=== Rohdaten ===

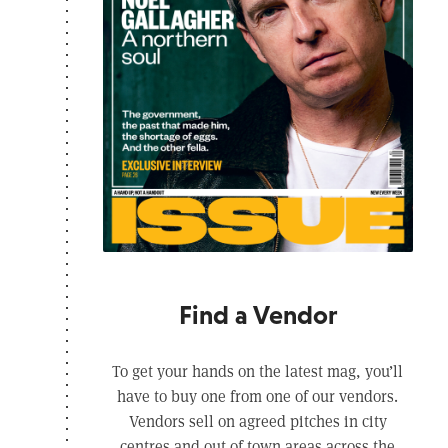
Find a Vendor
To get your hands on the latest mag, you’ll
have to buy one from one of our vendors.
Vendors sell on agreed pitches in city
centres and out of town areas across the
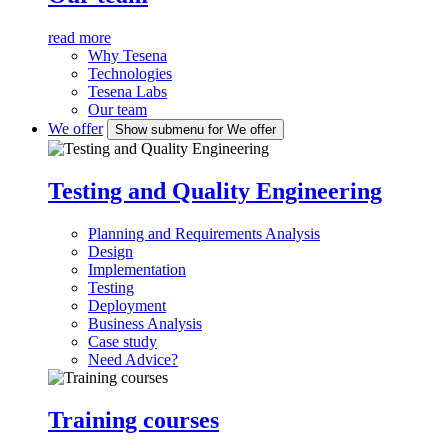
read more
Why Tesena
Technologies
Tesena Labs
Our team
We offer
Show submenu for We offer
Testing and Quality Engineering
Planning and Requirements Analysis
Design
Implementation
Testing
Deployment
Business Analysis
Case study
Need Advice?
Training courses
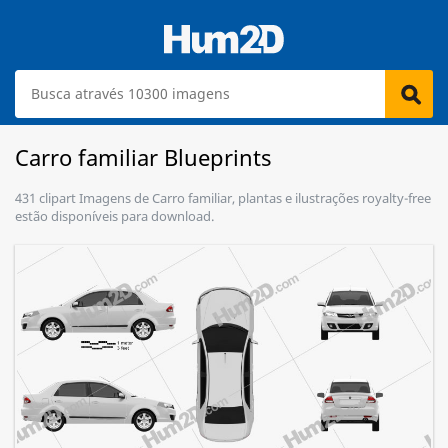
Carro familiar Blueprints
431 clipart Imagens de Carro familiar, plantas e ilustrações royalty-free
estão disponíveis para download.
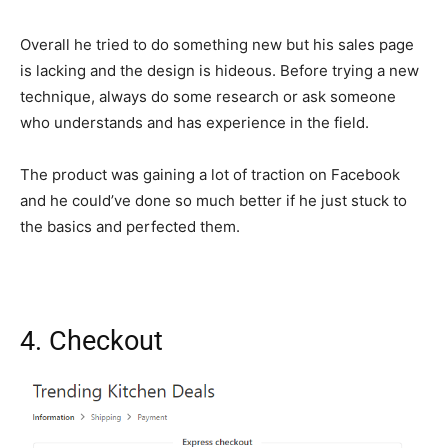
Overall he tried to do something new but his sales page
is lacking and the design is hideous. Before trying a new
technique, always do some research or ask someone
who understands and has experience in the field.
The product was gaining a lot of traction on Facebook
and he could’ve done so much better if he just stuck to
the basics and perfected them.
4. Checkout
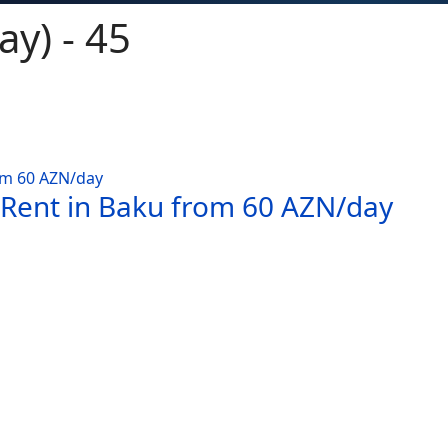
ay) - 45
 Rent in Baku from 60 AZN/day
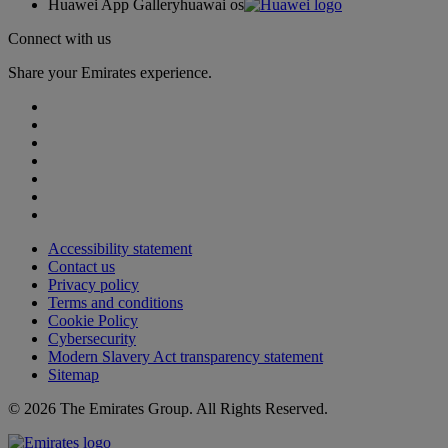
Huawei App Gallery
huawai os
Connect with us
Share your Emirates experience.
Accessibility statement
Contact us
Privacy policy
Terms and conditions
Cookie Policy
Cybersecurity
Modern Slavery Act transparency statement
Sitemap
© 2026 The Emirates Group. All Rights Reserved.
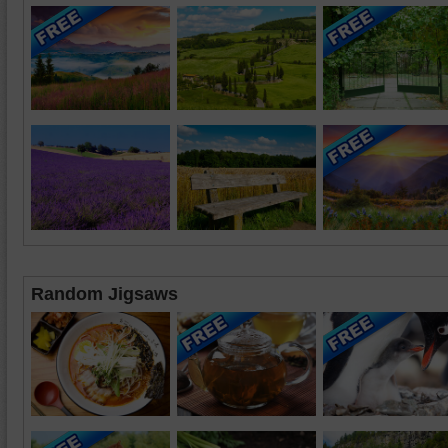
Random Jigsaws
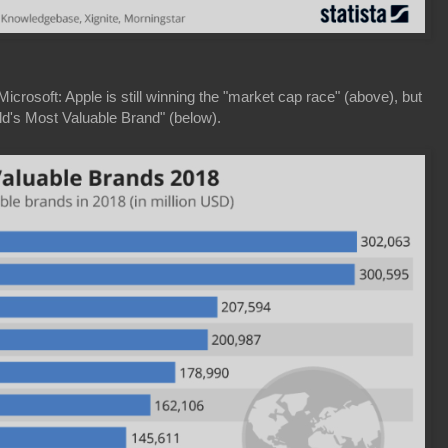
crosoft: Apple is still winning the "market cap race" (above), but
d's Most Valuable Brand" (below).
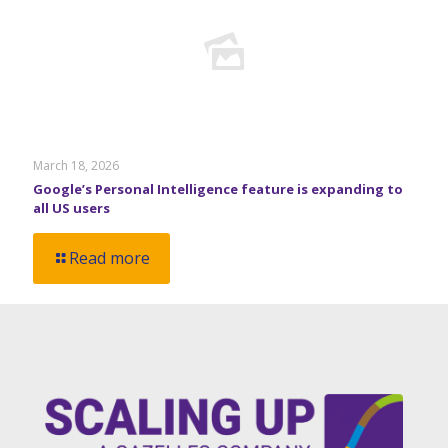
March 18, 2026
Google’s Personal Intelligence feature is expanding to
all US users
Read more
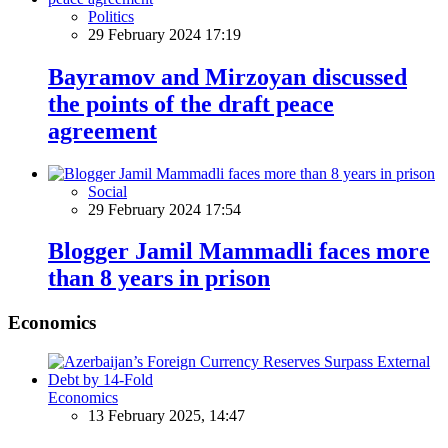
Politics
29 February 2024 17:19
Bayramov and Mirzoyan discussed
the points of the draft peace
agreement
Social
29 February 2024 17:54
Blogger Jamil Mammadli faces more
than 8 years in prison
Economics
Economics
13 February 2025, 14:47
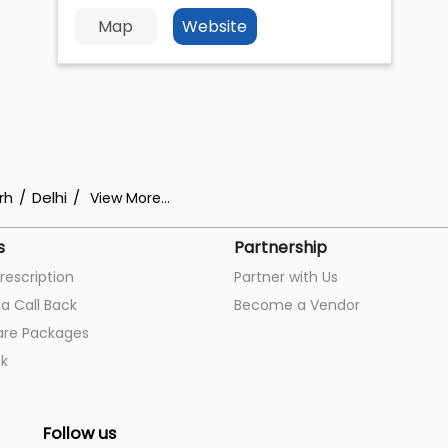
Map
Website
rh
Delhi
View More...
s
Partnership
rescription
Partner with Us
a Call Back
Become a Vendor
are Packages
k
Follow us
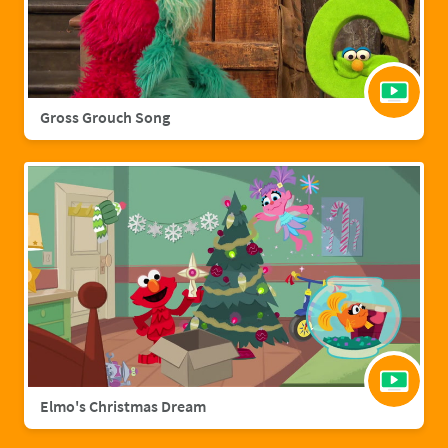
Gross Grouch Song
Elmo's Christmas Dream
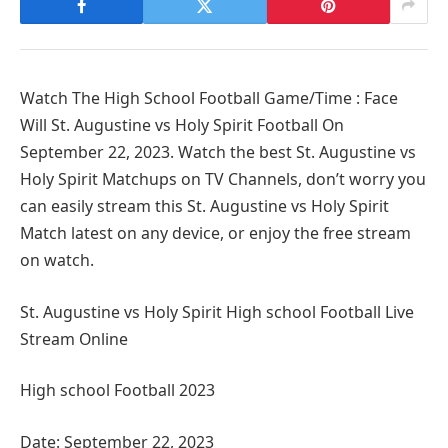
Watch The High School Football Game/Time : Face
Will St. Augustine vs Holy Spirit Football On
September 22, 2023. Watch the best St. Augustine vs
Holy Spirit Matchups on TV Channels, don’t worry you
can easily stream this St. Augustine vs Holy Spirit
Match latest on any device, or enjoy the free stream
on watch.
St. Augustine vs Holy Spirit High school Football Live
Stream Online
High school Football 2023
Date: September 22, 2023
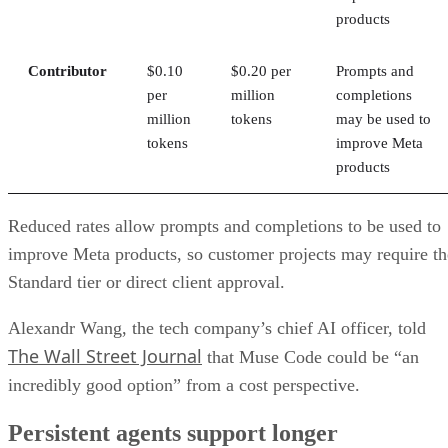
products
Contributor
$0.10
$0.20 per
Prompts and
per
million
completions
million
tokens
may be used to
tokens
improve Meta
products
Reduced rates allow prompts and completions to be used to
improve Meta products, so customer projects may require th
Standard tier or direct client approval.
Alexandr Wang, the tech company’s chief AI officer, told
The Wall Street Journal
that Muse Code could be “an
incredibly good option” from a cost perspective.
Persistent agents support longer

===

Zu bearbeitende Aufgabe: Gib sämtliche Zeilen oben wortgetreu aus und lass dabei die Bilder weg.

Erledigte Aufgabe:
Find a Vendor
To get your hands on the latest mag, you’ll
have to buy one from one of our vendors.
Vendors sell on agreed pitches in city
centres and out of town areas across the
read more
Why Tesena
Technologies
Tesena Labs
Our team
We offer
Show submenu for We offer
Testing and Quality Engineering
Planning and Requirements Analysis
Design
Implementation
Testing
Deployment
Business Analysis
Case study
Need Advice?
Training courses
Carro familiar Blueprints
431 clipart Imagens de Carro familiar, plantas e ilustrações royalty-free
estão disponíveis para download.
Overall he tried to do something new but his sales page
is lacking and the design is hideous. Before trying a new
technique, always do some research or ask someone
who understands and has experience in the field.
The product was gaining a lot of traction on Facebook
and he could’ve done so much better if he just stuck to
the basics and perfected them.
4. Checkout
ay) - 45
 Rent in Baku from 60 AZN/day
Huawei App Gallery
huawai os
Connect with us
Share your Emirates experience.
Accessibility statement
Contact us
Privacy policy
Terms and conditions
Cookie Policy
Cybersecurity
Modern Slavery Act transparency statement
Sitemap
© 2026 The Emirates Group. All Rights Reserved.
Random Jigsaws
crosoft: Apple is still winning the "market cap race" (above), but
d's Most Valuable Brand" (below).
March 18, 2026
Google’s Personal Intelligence feature is expanding to
all US users
Read more
Politics
29 February 2024 17:19
Bayramov and Mirzoyan discussed
the points of the draft peace
agreement
Social
29 February 2024 17:54
Blogger Jamil Mammadli faces more
than 8 years in prison
Economics
Economics
13 February 2025, 14:47
Map
Website
rh
Delhi
View More...
s
Partnership
rescription
Partner with Us
a Call Back
Become a Vendor
are Packages
k
Follow us
Gross Grouch Song
Elmo's Christmas Dream
Watch The High School Football Game/Time : Face
Will St. Augustine vs Holy Spirit Football On
September 22, 2023. Watch the best St. Augustine vs
Holy Spirit Matchups on TV Channels, don’t worry you
can easily stream this St. Augustine vs Holy Spirit
Match latest on any device, or enjoy the free stream
on watch.
St. Augustine vs Holy Spirit High school Football Live
Stream Online
High school Football 2023
Date: September 22, 2023
products
Contributor
$0.10
$0.20 per
Prompts and
per
million
completions
million
tokens
may be used to
tokens
improve Meta
products
Reduced rates allow prompts and completions to be used to
improve Meta products, so customer projects may require th
Standard tier or direct client approval.
Alexandr Wang, the tech company’s chief AI officer, told
The Wall Street Journal
that Muse Code could be “an
incredibly good option” from a cost perspective.
Persistent agents support longer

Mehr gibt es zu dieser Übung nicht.